Neither of my parents ever accepted the deaths of their parents very well. My dad would spend Father’s Day holed up in the bedroom trying to sleep through to Monday. My mom, always affable when drunk, would sometimes wail late at night and cry for her mom and dad.

This is how unprocessed grief ruins us. We go on the lam from the hurt, and it makes us look over our shoulder.

But my understanding of death has changed, too. It honestly doesn’t seem so bad any more. I was always afraid of it–more so after my father died. I thought I was next, for sure. I could never imagine how someone could want to die the way, I think, my grandfather did when his time was up.

My buddy Mike’s atheistic take on death sums up to this: When I’m dead, it will be like before I was born. There was nothing bad, frightening, or dreadful about that time, so why should death be any different.

I’m only now starting to see his point. Discounting the idea of going to Hell, which has always seemed logically implausible to me, death is, at its worst, like going to sleep.

Sleep well, Mama. I hope to see you again.

death grief

Mom, 1928-2007

My mother died Sunday night. It occurred to me then how frightening the world is when your mother is no longer alive.

My mother was a source of grace. She knew every song on the radio and could sing it, well. She knew almost every correct answer on the TV game shows.

I could never stump my mom on a definition or a spelling of a word. She had an incredible capacity for language.

My mom and I didn’t always agree or see eye-to-eye, but I always knew that she loved me, no matter what. That is an important gift.

grief Wendy

Grief Shaved 30 Points Off My IQ

Foggy Winter Morning
Foggy Winter Morning

The whole day goes by, and I get almost nothing done. Or it feels like I get nothing done. Or I get nothing consequential done.

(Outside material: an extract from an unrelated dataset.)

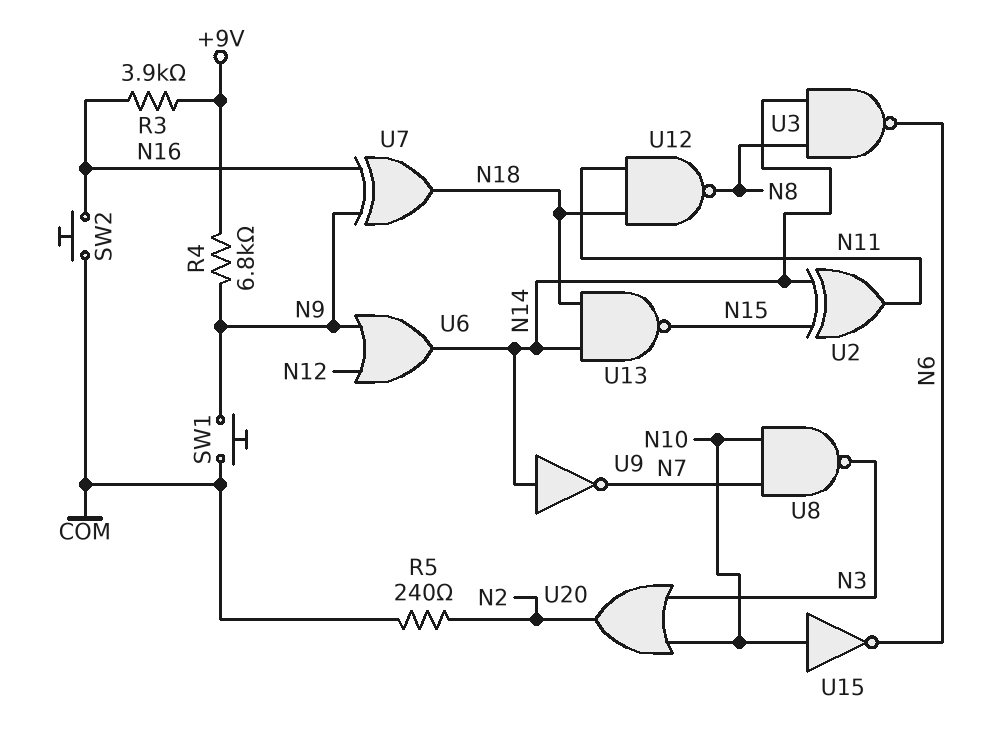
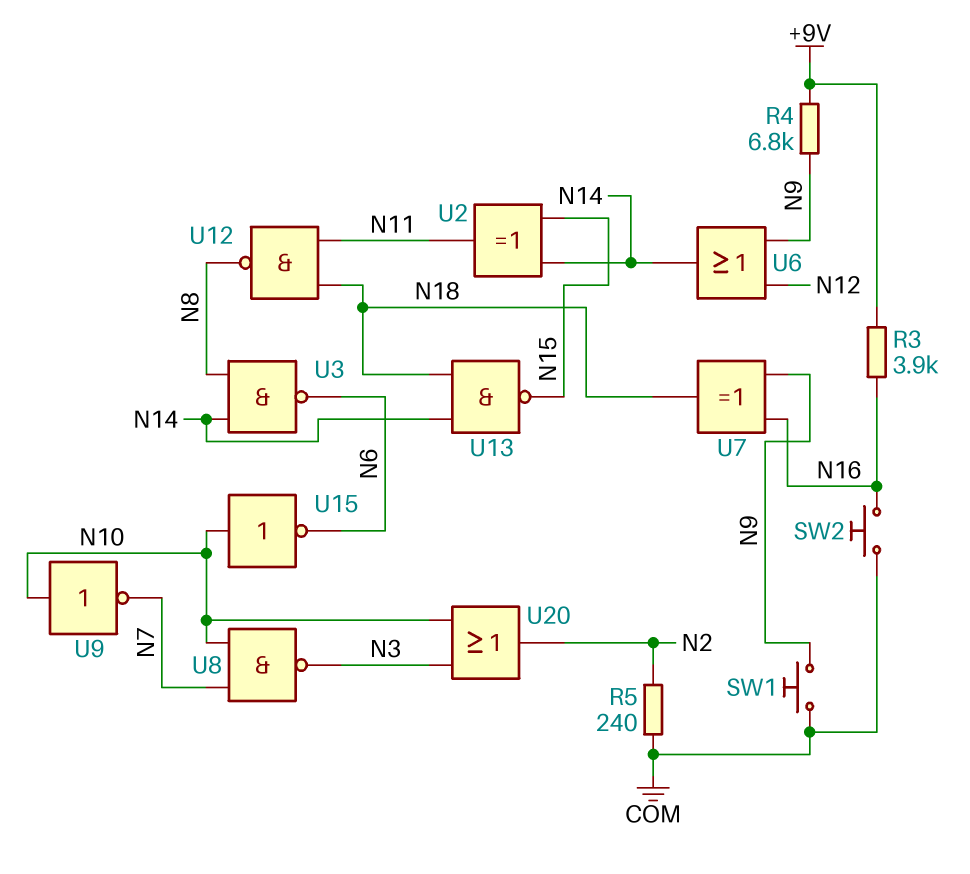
U9: NOT (in N14, out N7) -> NOT (in N10, out N7)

I’m surprised, in fact, by how fast morning turns to night. Where did it go?

Here’s what I did this week: I slowly built pyramids of laundry, dishes, and recycling. I went on walks. I paid overdue bills. I opened cupboards and didn’t close them. I lingered in public places to be around other humans but didn’t call on any friends. I half-read magazine articles. I drank. I watched movies. I slept about 10 hours a day. I went to a class. I did a very little bit of work and half-heartedly asked for more. I did my rounds on the Internet. I stewed in the hot tub. I talked to friends and family on the phone.

I feel constantly distracted and unfocused. I feel dulled. I look at what others are able to accomplish and wonder how. How do the get so much work done? How do they have so many hobbies? All I can do is impotently mark the passing of time around me.

Maybe everyone feels this way. Maybe it’s the season. Maybe I keep writing things down and never learn from them. January, not April, is the cruelest month.